Saturday 3 June 2006

Macbook Day 3

8 am saturday morning and I am up, messing around with development, writing code and tests. Big deadline coming up? No. Urgent bugfixes? No. Just testing out the MacBook as a development environment. So far, I must say I'm quite happy.

Since my projects all run on debian stable in production, my development needs are quite simple - a Unix-like environment and the usual array of FOSS tools. With a little bit of effort (about 4 hours, most spent just waiting for things to download), I managed to duplicate my production environment via darwin ports on OSX. The only thing that didn't match was the operating system - OSX does work a little differently from Debian linux.

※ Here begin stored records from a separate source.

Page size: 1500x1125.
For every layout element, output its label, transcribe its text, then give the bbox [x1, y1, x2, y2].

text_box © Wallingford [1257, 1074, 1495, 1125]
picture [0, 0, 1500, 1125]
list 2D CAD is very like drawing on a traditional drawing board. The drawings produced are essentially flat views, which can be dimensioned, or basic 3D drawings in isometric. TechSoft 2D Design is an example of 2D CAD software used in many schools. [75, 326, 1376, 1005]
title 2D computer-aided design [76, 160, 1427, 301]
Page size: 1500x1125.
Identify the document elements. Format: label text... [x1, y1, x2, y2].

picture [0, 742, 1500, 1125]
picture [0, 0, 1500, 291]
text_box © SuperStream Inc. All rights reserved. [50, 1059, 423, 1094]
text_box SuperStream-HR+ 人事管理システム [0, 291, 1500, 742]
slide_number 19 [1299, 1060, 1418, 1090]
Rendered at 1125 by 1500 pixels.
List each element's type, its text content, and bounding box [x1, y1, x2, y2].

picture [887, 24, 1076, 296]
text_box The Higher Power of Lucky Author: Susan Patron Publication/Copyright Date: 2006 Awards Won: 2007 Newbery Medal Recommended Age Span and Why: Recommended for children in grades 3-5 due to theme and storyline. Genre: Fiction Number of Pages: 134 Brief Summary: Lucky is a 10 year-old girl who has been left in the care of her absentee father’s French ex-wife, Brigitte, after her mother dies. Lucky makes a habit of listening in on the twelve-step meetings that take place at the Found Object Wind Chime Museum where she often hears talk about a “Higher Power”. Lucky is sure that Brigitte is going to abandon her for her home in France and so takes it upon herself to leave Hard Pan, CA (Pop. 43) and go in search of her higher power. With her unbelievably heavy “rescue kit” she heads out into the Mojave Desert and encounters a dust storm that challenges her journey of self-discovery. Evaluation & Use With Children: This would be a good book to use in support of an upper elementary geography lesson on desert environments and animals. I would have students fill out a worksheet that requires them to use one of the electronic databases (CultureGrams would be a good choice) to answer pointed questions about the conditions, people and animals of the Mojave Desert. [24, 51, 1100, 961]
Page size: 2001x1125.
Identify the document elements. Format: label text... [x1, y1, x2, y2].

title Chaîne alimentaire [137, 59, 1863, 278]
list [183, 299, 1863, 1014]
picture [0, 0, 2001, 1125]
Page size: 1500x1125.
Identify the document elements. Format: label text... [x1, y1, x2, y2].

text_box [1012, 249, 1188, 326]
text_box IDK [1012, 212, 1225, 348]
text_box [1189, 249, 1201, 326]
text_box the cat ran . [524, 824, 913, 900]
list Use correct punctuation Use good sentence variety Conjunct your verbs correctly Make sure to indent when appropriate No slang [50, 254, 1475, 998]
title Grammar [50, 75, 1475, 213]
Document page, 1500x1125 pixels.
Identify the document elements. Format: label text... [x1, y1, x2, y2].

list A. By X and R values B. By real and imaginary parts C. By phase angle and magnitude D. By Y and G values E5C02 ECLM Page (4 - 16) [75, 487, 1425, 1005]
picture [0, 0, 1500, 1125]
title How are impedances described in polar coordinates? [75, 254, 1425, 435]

This worked out decently. Writing code, especially when you're used to using emacs in a terminal, is the same everywhere. Running tests is usually the biggest problem. The problem I had with the old powerbook was that it took 90 minutes to 2 hours to run the full suite of the tests at the time, a bit too long for the write-test-commit cycle. On our server class machines (3 Ghz Xeons), these tests take 20 minute to run. Still too long (refactoring coming up shortly) but acceptable.

With the MacBook, tests take 30 minutes to run natively. Not quite a match for server class machines, but comparable to and in some cases, faster than our development desktops. If we refactored the tests to run more in parallel, results would be better as current tests only use one of the two cpus in the MacBook.

However, there is one problem with running all this on OSX - it's not exactly our production environment and we have been bitten before with slight differences between behaviour on different systems. What works fine on Gentoo crashes and burns on Debian ... etc.

In comes the Parallels virtualization product, a virtual machine solution targeted for OSX on Intel. A quick download of the software, a few clicks and 30 minutes later, I had a minimal Debian stable install running. Another 30 minutes later, I had a full development environment installed and running inside the virtual machine. The virtual machine was fast, responsive and fully functional. The full suite of tests took 45 minutes to run - not zippy, but still far better than the powerbook and usable until the great test refactoring happens.

I'm really pleased with this laptop. All my needs are more than adequately met by this system for the forseeable future. I just might need to upgrade the hard drive in a few months, as the 60G I'm starting with is a bit small. All these virtual machine images will eventually add up.